* [YOUR GOAL]:
Drop the pictures, then repeat every record exactly as it stands.

Records from a data collection
════
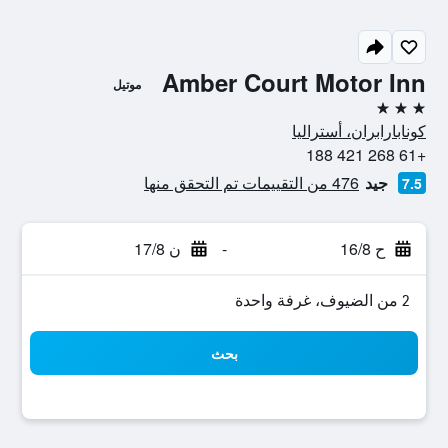
Amber Court Motor Inn
موتيل
3 نجوم
كونابارابران، أستراليا
+61 268 421 188
جيد
476 من التقييمات تم التحقق منها
7.5
ح 16/8
-
ن 17/8
2 من الضيوف، غرفة واحدة
بحث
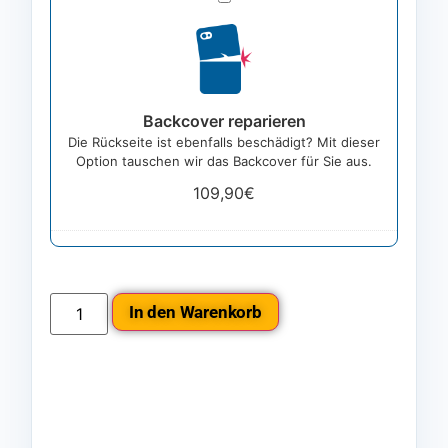
reparieren
Backcover reparieren
Die Rückseite ist ebenfalls beschädigt? Mit dieser
Option tauschen wir das Backcover für Sie aus.
109,90
€
In den Warenkorb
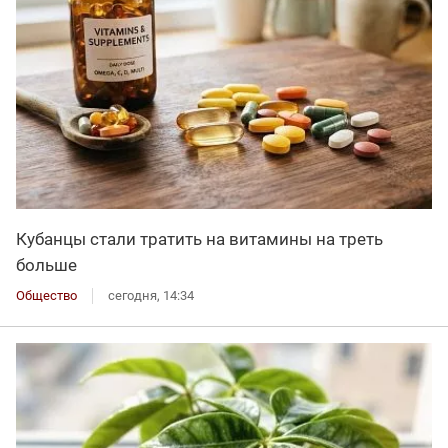
Кубанцы стали тратить на витамины на треть
больше
Общество
сегодня, 14:34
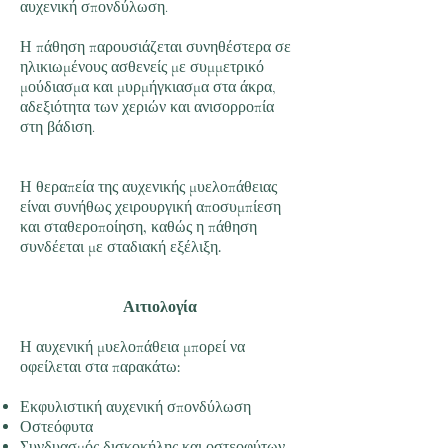
αυχενική σπονδύλωση.
Η πάθηση παρουσιάζεται συνηθέστερα σε
ηλικιωμένους ασθενείς με συμμετρικό
μούδιασμα και μυρμήγκιασμα στα άκρα,
αδεξιότητα των χεριών και ανισορροπία
στη βάδιση.
Η θεραπεία της αυχενικής μυελοπάθειας
είναι συνήθως χειρουργική αποσυμπίεση
και σταθεροποίηση, καθώς η πάθηση
συνδέεται με σταδιακή εξέλιξη.
Αιτιολογία
Η αυχενική μυελοπάθεια μπορεί να
οφείλεται στα παρακάτω:
Εκφυλιστική αυχενική σπονδύλωση
Οστεόφυτα
Συνδυασμός δισκοκήλης και οστεοφύτων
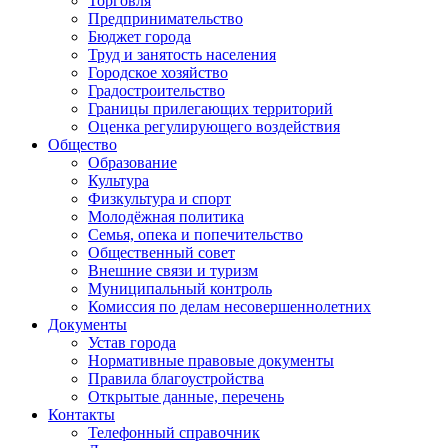
Торговля
Предпринимательство
Бюджет города
Труд и занятость населения
Городское хозяйство
Градостроительство
Границы прилегающих территорий
Оценка регулирующего воздействия
Общество
Образование
Культура
Физкультура и спорт
Молодёжная политика
Семья, опека и попечительство
Общественный совет
Внешние связи и туризм
Муниципальный контроль
Комиссия по делам несовершеннолетних
Документы
Устав города
Нормативные правовые документы
Правила благоустройства
Открытые данные, перечень
Контакты
Телефонный справочник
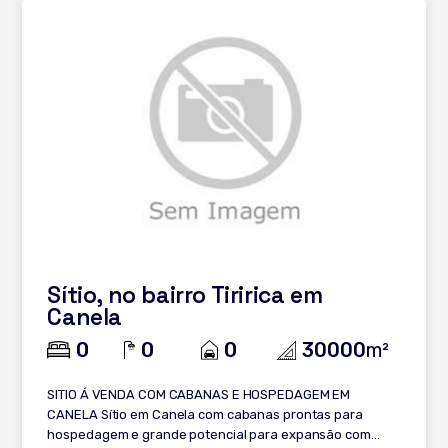
Sítio, no bairro Tiririca em
Canela
0
0
0
30000
m²
SITIO Á VENDA COM CABANAS E HOSPEDAGEM EM
CANELA Sítio em Canela com cabanas prontas para
hospedagem e grande potencial para expansão com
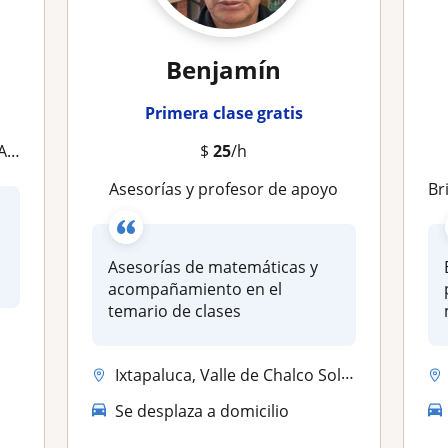
Benjamín
Primera clase gratis
OR
$
25
/h
Asesorías y profesor de apoyo
Brind
Asesorías de matemáticas y
acompañamiento en el
temario de clases
Ixtapaluca, Valle de Chalco Solidaridad
Se desplaza a domicilio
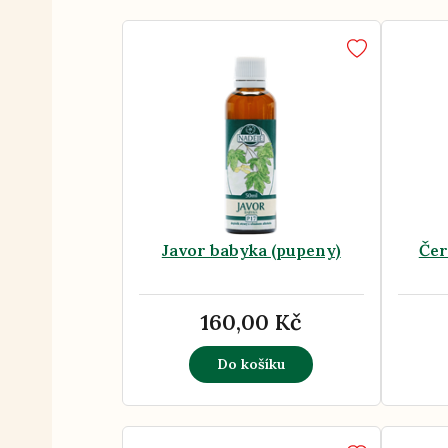
Javor babyka (pupeny)
Čer
160,00 Kč
Do košíku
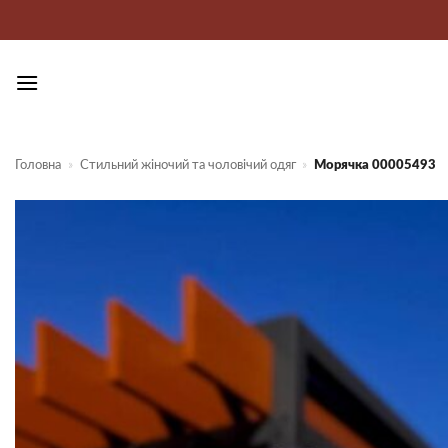
Пропустити
Головна
»
Стильний жіночий та чоловічий одяг
»
Морячка 00005493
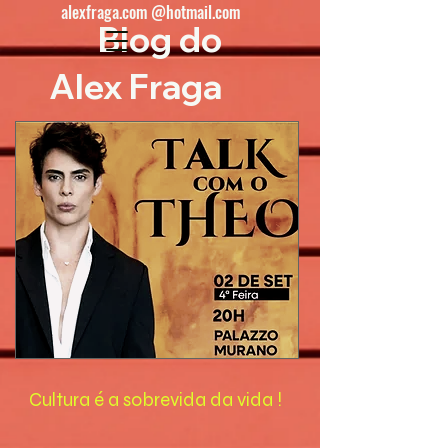
alexfraga.com @hotmail.com
Blog do
Alex Fraga
Cultura é a sobrevida da vida !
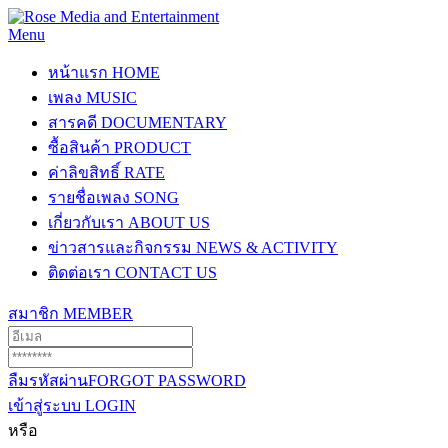
Menu
หน้าแรก
HOME
เพลง
MUSIC
สารคดี
DOCUMENTARY
ซื้อสินค้า
PRODUCT
ค่าลิขสิทธิ์
RATE
รายชื่อเพลง
SONG
เกี่ยวกับเรา
ABOUT US
ข่าวสารและกิจกรรม
NEWS & ACTIVITY
ติดต่อเรา
CONTACT US
สมาชิก
MEMBER
ลืมรหัสผ่าน
FORGOT PASSWORD
เข้าสู่ระบบ
LOGIN
หรือ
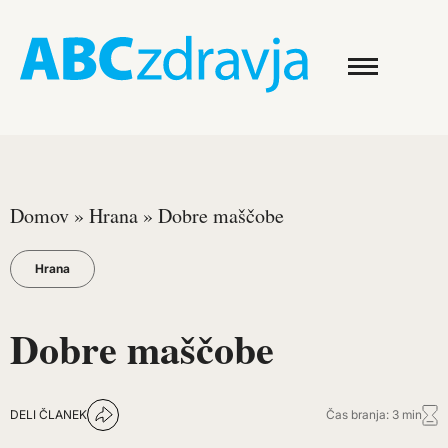
Domov
»
Hrana
»
Dobre maščobe
Hrana
Dobre maščobe
DELI ČLANEK
Čas branja: 3 min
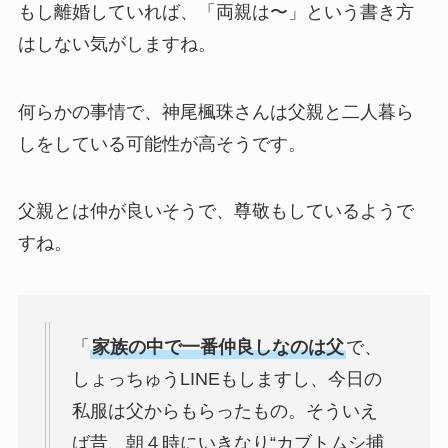
もし離婚していれば、「両親は〜」という書き方
はしない気がしますね。
何らかの事情で、神尾楓珠さんは父親と二人暮ら
しをしている可能性が高そうです。
父親とは仲が良いそうで、尊敬もしているようで
すね。
「
家族の中で一番仲良しなのは父
で、
しょっちゅうLINEもしますし、今日の
私服は父からもらったもの。そういえ
ば昔、朝４時にいきなり“カブトムシ捕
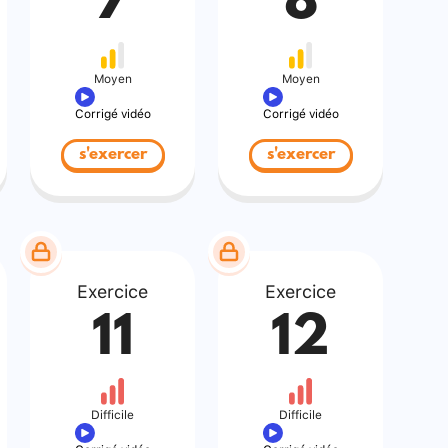
7
8
Moyen
Moyen
Corrigé vidéo
Corrigé vidéo
s'exercer
s'exercer
Exercice
Exercice
11
12
Difficile
Difficile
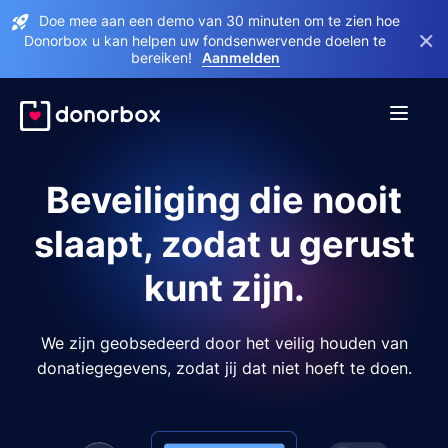
Doe mee aan een demo van 30 minuten om te zien hoe
×
Donorbox u kan helpen uw fondsenwervende doelen te
bereiken!
Aanmelden
Beveiliging die nooit
slaapt, zodat u gerust
kunt zijn.
We zijn geobsedeerd door het veilig houden van
donatiegegevens, zodat jij dat niet hoeft te doen.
════
* [EXERCISE RESPONSE]:
Amber Court Motor Inn
موتيل
3 نجوم
كونابارابران، أستراليا
+61 268 421 188
جيد
476 من التقييمات تم التحقق منها
7.5
ح 16/8
-
ن 17/8
2 من الضيوف، غرفة واحدة
بحث
reparieren
Backcover reparieren
Die Rückseite ist ebenfalls beschädigt? Mit dieser
Option tauschen wir das Backcover für Sie aus.
109,90
€
In den Warenkorb
Кубанцы стали тратить на витамины на треть
больше
Общество
сегодня, 14:34
αυχενική σπονδύλωση.
Η πάθηση παρουσιάζεται συνηθέστερα σε
ηλικιωμένους ασθενείς με συμμετρικό
μούδιασμα και μυρμήγκιασμα στα άκρα,
αδεξιότητα των χεριών και ανισορροπία
στη βάδιση.
Η θεραπεία της αυχενικής μυελοπάθειας
είναι συνήθως χειρουργική αποσυμπίεση
και σταθεροποίηση, καθώς η πάθηση
συνδέεται με σταδιακή εξέλιξη.
Αιτιολογία
Η αυχενική μυελοπάθεια μπορεί να
οφείλεται στα παρακάτω:
Εκφυλιστική αυχενική σπονδύλωση
Οστεόφυτα
Συνδυασμός δισκοκήλης και οστεοφύτων
Торговля
Предпринимательство
Бюджет города
Труд и занятость населения
Городское хозяйство
Градостроительство
Границы прилегающих территорий
Оценка регулирующего воздействия
Общество
Образование
Культура
Физкультура и спорт
Молодёжная политика
Семья, опека и попечительство
Общественный совет
Внешние связи и туризм
Муниципальный контроль
Комиссия по делам несовершеннолетних
Документы
Устав города
Нормативные правовые документы
Правила благоустройства
Открытые данные, перечень
Контакты
Телефонный справочник
Sítio, no bairro Tiririca em
Canela
0
0
0
30000
m²
SITIO Á VENDA COM CABANAS E HOSPEDAGEM EM
CANELA Sítio em Canela com cabanas prontas para
hospedagem e grande potencial para expansão com
Benjamín
Primera clase gratis
OR
$
25
/h
Asesorías y profesor de apoyo
Brind
Asesorías de matemáticas y
acompañamiento en el
temario de clases
Ixtapaluca, Valle de Chalco Solidaridad
Se desplaza a domicilio
Javor babyka (pupeny)
Čer
160,00 Kč
Do košíku
Пропустити
Головна
»
Стильний жіночий та чоловічий одяг
»
Морячка 00005493
alexfraga.com @hotmail.com
Blog do
Alex Fraga
Cultura é a sobrevida da vida !
Menu
หน้าแรก
HOME
เพลง
MUSIC
สารคดี
DOCUMENTARY
ซื้อสินค้า
PRODUCT
ค่าลิขสิทธิ์
RATE
รายชื่อเพลง
SONG
เกี่ยวกับเรา
ABOUT US
ข่าวสารและกิจกรรม
NEWS & ACTIVITY
ติดต่อเรา
CONTACT US
สมาชิก
MEMBER
ลืมรหัสผ่าน
FORGOT PASSWORD
เข้าสู่ระบบ
LOGIN
หรือ
Domov
»
Hrana
»
Dobre maščobe
Hrana
Dobre maščobe
DELI ČLANEK
Čas branja: 3 min
もし離婚していれば、「両親は〜」という書き方
はしない気がしますね。
何らかの事情で、神尾楓珠さんは父親と二人暮ら
しをしている可能性が高そうです。
父親とは仲が良いそうで、尊敬もしているようで
すね。
「
家族の中で一番仲良しなのは父
で、
しょっちゅうLINEもしますし、今日の
私服は父からもらったもの。そういえ
ば昔、朝４時にいきなり“カブトムシ捕
7
8
Moyen
Moyen
Corrigé vidéo
Corrigé vidéo
s'exercer
s'exercer
Exercice
Exercice
11
12
Difficile
Difficile
Doe mee aan een demo van 30 minuten om te zien hoe
×
Donorbox u kan helpen uw fondsenwervende doelen te
bereiken!
Aanmelden
Beveiliging die nooit
slaapt, zodat u gerust
kunt zijn.
We zijn geobsedeerd door het veilig houden van
donatiegegevens, zodat jij dat niet hoeft te doen.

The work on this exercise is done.